Performance date: 26/06/2004

Venue: Bantry Library

Composition Year: 1895

Duration: 00:37:28

Recording Engineer: Anton Timoney, RTÉ lyric fm

Instrumentation: 2vn, va, vc

Instrumentation Category:String Quartet

Artists: RTÉ Vanbrugh Quartet (Gregory Ellis, Keith Pascoe [violins], Simon Aspell [viola], Christopher Marwood [cello]) - [quartet]

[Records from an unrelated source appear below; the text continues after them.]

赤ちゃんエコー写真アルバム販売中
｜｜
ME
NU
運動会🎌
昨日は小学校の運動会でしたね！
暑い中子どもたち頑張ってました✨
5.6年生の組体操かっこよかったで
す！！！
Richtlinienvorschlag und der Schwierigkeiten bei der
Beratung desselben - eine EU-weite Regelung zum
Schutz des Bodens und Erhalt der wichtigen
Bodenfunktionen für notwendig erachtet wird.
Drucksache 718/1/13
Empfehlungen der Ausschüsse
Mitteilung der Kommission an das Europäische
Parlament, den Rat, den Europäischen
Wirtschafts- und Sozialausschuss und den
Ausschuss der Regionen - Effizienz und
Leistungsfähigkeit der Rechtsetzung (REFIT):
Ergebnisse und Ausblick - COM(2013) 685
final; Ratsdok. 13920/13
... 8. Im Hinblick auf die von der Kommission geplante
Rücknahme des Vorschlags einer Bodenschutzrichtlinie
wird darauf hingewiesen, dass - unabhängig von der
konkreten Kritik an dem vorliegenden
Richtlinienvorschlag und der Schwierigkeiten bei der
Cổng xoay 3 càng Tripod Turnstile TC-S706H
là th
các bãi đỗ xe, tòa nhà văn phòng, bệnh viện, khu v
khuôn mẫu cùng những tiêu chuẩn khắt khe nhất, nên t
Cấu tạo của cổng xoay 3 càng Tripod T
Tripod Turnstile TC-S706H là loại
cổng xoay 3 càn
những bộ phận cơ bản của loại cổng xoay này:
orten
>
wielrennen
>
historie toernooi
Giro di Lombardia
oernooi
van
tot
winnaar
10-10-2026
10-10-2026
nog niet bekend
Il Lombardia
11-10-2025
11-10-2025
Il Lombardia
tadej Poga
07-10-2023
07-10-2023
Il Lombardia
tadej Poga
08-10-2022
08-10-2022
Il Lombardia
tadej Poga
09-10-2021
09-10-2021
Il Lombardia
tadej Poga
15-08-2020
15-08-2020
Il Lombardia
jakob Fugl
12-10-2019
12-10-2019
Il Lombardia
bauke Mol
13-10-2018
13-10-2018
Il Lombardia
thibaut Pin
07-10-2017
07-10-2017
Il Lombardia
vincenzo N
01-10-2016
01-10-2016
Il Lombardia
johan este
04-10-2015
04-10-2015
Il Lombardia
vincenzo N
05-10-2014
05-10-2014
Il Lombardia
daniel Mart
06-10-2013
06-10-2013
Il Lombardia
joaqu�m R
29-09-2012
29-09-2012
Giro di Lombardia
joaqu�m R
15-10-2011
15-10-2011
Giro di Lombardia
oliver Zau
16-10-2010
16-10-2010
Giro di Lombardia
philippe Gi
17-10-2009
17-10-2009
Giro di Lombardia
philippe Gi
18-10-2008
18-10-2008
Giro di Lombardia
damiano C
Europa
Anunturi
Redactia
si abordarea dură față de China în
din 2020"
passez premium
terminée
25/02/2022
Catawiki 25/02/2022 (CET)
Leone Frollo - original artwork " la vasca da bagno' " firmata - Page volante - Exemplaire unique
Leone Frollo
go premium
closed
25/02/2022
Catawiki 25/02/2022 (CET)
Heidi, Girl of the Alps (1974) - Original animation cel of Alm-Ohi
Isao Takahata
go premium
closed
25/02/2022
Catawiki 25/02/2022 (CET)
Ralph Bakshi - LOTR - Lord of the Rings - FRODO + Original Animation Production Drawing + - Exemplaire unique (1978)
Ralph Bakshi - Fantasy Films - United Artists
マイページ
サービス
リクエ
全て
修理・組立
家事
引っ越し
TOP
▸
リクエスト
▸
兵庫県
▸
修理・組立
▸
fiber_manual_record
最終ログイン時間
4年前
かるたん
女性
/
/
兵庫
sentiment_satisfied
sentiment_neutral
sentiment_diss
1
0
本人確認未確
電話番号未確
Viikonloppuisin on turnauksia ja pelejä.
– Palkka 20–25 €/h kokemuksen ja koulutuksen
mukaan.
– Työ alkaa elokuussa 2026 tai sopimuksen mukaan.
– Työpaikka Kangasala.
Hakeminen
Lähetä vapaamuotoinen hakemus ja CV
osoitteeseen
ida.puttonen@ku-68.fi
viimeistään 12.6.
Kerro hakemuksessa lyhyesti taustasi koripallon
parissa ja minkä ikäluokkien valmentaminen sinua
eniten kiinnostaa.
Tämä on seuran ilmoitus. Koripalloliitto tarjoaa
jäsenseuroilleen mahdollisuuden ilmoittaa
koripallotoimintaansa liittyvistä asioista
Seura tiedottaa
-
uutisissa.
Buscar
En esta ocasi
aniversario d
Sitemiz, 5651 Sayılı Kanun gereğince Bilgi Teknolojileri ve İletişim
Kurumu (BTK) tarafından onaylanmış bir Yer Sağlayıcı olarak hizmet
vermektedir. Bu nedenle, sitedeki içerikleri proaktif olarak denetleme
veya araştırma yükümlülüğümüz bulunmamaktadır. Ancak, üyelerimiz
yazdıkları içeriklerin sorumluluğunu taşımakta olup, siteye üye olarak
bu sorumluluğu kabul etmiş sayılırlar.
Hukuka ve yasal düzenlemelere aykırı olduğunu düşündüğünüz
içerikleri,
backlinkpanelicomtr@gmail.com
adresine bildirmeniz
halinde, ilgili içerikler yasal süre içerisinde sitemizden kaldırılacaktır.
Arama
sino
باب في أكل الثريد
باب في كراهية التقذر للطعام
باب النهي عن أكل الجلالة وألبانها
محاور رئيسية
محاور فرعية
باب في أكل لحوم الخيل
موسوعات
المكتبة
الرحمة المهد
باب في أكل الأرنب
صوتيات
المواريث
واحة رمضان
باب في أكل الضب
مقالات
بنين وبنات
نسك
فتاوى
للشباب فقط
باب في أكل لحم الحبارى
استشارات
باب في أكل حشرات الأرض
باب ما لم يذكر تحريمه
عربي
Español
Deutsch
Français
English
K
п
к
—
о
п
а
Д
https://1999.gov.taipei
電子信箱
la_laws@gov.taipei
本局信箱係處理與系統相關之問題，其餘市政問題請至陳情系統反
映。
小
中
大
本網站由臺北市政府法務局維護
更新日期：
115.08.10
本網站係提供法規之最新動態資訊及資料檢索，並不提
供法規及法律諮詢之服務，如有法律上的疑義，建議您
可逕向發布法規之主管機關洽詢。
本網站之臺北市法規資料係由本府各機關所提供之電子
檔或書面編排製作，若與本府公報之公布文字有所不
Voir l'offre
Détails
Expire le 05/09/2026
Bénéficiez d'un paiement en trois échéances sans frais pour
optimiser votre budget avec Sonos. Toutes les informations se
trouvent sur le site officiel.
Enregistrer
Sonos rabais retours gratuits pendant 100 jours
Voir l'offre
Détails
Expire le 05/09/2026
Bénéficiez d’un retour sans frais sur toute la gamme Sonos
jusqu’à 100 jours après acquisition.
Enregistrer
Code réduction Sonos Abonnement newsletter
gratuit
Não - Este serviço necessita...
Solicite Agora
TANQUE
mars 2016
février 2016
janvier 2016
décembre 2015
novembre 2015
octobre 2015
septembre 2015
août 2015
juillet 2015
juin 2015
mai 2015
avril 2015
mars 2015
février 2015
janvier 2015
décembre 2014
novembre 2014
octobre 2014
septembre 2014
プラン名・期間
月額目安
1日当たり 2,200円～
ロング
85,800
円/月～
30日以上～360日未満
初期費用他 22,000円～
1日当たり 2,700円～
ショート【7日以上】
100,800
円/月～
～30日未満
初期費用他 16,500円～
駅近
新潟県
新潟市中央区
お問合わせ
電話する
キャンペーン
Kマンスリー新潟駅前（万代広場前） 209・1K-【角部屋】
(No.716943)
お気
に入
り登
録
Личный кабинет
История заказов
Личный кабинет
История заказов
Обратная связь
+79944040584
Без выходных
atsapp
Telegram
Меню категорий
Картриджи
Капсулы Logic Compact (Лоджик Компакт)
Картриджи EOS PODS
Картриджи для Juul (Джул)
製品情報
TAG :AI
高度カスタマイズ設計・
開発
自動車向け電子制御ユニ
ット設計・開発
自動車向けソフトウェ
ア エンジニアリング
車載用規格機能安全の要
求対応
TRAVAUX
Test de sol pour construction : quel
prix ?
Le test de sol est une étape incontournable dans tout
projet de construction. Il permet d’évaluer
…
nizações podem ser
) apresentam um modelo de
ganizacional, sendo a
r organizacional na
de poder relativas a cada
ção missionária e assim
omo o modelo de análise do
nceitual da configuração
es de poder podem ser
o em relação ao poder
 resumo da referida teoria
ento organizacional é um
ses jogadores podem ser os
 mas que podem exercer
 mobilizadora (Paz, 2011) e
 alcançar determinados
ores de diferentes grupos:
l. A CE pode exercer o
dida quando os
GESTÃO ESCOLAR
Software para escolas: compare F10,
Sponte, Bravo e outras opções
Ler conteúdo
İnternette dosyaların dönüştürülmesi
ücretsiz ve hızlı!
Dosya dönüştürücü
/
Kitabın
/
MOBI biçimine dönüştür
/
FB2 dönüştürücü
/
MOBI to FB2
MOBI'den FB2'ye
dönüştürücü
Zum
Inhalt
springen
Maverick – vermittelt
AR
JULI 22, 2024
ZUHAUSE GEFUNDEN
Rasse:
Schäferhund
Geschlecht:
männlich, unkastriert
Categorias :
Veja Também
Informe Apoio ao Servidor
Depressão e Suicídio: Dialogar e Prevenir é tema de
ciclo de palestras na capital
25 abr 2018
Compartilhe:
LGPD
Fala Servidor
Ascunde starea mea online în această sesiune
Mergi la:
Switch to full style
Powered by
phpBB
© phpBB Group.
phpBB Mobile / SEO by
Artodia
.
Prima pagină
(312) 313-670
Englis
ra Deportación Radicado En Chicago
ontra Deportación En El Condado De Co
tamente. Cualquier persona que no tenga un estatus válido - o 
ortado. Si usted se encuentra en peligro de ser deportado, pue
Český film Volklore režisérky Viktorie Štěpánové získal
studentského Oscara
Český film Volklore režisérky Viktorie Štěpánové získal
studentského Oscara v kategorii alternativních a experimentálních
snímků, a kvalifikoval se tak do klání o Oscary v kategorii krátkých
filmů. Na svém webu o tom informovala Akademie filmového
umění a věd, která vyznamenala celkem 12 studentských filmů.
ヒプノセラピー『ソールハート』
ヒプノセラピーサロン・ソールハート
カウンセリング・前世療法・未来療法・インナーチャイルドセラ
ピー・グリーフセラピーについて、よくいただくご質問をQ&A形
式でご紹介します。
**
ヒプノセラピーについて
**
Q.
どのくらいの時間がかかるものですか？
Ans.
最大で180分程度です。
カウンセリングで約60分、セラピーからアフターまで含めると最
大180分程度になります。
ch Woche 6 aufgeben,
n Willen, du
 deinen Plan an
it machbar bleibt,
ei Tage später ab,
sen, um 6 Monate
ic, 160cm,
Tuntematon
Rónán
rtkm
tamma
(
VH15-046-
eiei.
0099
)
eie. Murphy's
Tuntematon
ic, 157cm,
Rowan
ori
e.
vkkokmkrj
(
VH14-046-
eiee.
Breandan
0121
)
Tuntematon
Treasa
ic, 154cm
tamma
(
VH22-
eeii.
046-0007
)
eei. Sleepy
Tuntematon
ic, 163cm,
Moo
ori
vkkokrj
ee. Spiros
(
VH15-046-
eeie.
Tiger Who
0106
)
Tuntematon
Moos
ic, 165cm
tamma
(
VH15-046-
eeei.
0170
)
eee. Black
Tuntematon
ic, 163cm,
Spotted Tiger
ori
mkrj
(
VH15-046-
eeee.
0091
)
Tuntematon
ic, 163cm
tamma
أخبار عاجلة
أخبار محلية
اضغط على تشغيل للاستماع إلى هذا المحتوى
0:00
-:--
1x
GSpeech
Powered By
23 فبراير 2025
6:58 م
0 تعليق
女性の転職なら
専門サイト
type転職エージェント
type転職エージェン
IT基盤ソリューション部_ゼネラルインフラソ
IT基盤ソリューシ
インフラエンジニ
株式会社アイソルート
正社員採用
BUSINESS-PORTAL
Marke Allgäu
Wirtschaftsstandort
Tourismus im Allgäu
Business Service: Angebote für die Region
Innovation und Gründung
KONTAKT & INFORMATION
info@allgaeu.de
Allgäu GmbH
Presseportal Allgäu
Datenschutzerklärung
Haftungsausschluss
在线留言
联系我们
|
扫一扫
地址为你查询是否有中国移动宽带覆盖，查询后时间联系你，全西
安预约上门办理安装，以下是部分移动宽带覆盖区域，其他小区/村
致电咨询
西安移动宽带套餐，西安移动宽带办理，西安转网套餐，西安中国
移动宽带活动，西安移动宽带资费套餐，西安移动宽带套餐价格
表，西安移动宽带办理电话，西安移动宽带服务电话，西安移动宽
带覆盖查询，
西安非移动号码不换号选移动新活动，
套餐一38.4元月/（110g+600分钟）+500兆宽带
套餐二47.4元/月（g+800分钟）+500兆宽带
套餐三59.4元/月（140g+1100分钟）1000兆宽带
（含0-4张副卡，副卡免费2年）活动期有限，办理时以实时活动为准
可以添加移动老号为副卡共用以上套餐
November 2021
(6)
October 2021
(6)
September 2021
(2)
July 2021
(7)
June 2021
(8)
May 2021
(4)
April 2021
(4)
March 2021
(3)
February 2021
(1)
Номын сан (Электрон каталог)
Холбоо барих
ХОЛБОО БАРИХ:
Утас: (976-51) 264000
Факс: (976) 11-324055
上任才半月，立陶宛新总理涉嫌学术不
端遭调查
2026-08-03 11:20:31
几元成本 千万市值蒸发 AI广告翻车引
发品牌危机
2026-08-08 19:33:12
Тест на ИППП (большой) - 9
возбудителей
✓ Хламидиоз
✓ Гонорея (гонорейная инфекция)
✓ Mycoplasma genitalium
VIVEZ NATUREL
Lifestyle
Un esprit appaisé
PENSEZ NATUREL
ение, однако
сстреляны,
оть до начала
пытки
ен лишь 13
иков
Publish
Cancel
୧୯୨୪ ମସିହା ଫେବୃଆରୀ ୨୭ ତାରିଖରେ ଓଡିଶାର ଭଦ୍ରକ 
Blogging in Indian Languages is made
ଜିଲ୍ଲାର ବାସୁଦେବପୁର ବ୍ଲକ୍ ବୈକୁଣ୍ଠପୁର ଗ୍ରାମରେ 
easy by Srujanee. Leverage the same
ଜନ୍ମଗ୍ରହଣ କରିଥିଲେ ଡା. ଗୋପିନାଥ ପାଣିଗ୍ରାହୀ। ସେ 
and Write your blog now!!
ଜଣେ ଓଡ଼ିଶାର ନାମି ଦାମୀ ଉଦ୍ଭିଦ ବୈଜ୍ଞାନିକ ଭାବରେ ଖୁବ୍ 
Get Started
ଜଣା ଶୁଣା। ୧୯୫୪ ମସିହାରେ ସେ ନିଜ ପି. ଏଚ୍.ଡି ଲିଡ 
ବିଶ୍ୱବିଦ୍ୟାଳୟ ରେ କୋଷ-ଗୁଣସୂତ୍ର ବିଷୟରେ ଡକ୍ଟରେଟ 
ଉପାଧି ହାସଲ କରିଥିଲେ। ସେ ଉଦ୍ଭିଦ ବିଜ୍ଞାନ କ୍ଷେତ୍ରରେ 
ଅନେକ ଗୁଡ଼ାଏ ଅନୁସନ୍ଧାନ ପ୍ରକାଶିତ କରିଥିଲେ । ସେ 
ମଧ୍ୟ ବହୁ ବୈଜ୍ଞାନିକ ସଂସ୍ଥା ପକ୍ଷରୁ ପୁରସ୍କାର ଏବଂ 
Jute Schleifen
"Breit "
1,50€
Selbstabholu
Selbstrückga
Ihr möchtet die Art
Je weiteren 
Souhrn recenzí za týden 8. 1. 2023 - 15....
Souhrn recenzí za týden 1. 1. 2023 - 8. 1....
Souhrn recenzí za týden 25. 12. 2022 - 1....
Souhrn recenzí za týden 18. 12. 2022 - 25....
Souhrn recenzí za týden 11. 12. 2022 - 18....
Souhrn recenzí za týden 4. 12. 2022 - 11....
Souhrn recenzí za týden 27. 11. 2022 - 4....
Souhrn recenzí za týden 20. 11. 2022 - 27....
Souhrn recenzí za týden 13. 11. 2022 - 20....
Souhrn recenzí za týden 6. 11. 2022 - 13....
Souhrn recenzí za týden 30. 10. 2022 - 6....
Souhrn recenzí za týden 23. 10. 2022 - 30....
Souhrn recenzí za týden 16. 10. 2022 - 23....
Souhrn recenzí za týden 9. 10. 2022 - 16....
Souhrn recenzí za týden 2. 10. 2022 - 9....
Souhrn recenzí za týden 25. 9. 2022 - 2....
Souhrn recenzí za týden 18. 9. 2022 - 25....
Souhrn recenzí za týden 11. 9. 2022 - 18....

Dvorák’s music has no profundity. He does not, as Bruckner, dig into the depths of his soul to bring forth an adagio. Everything came too easily to him. One can see it in the last quartets, he tossed them off as he did with the first quartets. Though he equips them more richly here and there, no more challenging problematic of counterpoint or ideas commands his attention. He does not strive to go beyond the beautiful, harmonious sound and a healthy reality. Robert Hirschfield, Vienna, 1904
Dvorák has had a rough ride from the critics, more or less in inverse proportion to his popularity with audiences. Writers like Adorno considered that Dvorák’s immediacy and trouble-free accessibility deprived music of its redemptive spiritual power. Such critics felt music needed to rouse and inspire the audience as in Wagner’s generation or to make them critical and uncomfortable as in Schönberg’s generation. Even the contemporary writer, who delighted in finding in Dvo?ák’s music compelling alternatives to academic formalism, romantic excess and the desire to achieve profundity, never argued that his gift for natural melodic beauty was integrated with the formal depth of Beethoven or Brahms. 
Dvorák came from humble peasant stock and was completely unspoilt by his enormous public success. On his return from America, he spent four months idling at home, delighting in his garden, his large family and his beloved pigeons. This was no dramatic artistic crisis but a spiritual relaxation after years of tense and restless travelling. He refused all tempting offers to return to New York as director of a National Conservatory and retired to the country. After the four months of idleness, he sat down and wrote in quick succession two quartets, in G major and A-flat.
The unusual opening theme seems to express his overflowing happiness, while a subsidiary theme is equally upbeat. After a joyful outburst, we hear hints of the second subject, which nonetheless takes us by surprise when it suddenly springs out as yet another irresistible theme. A mysterious interrupted cadence leads to the powerful development where his melodic and harmonic invention is unparalleled. This continuous transformation of his material reminds us of Schubert as does the extraordinary slow movement. Dvorák does not explicitly use the dumky form here but he takes the outward plan of contrasting a pensive, minor key lament with a relaxed, dance-like theme in the major and develops and enriches it in a way that demonstrates his total mastery of the medium. He moulds the whole movement into a dynamic and deeply moving whole that should be an answer to his sternest critics. The main scherzo theme has the character of a heavy-footed peasant dance, whose impact is softened by an unexpectedly mellow second subject. The trio is extensive, perhaps because Dvorák got carried away by his wealth of new tunes, but eventually the rollicking dance returns. Commentators disapprovingly describe the finale as very loose in construction, a kind of irregular rondo, which covers more or less anything. However the melodies just keep on coming in all shapes, a slow pensive introduction followed by a whole series of lively but contrasting ideas. Halfway through the movement, the pace slackens and the slow introduction is recalled and then suddenly wisps from the first movement are touchingly summoned up before the movement resumes. This cyclic idea is then repeated three times just before the coda, which concludes in wild euphoria.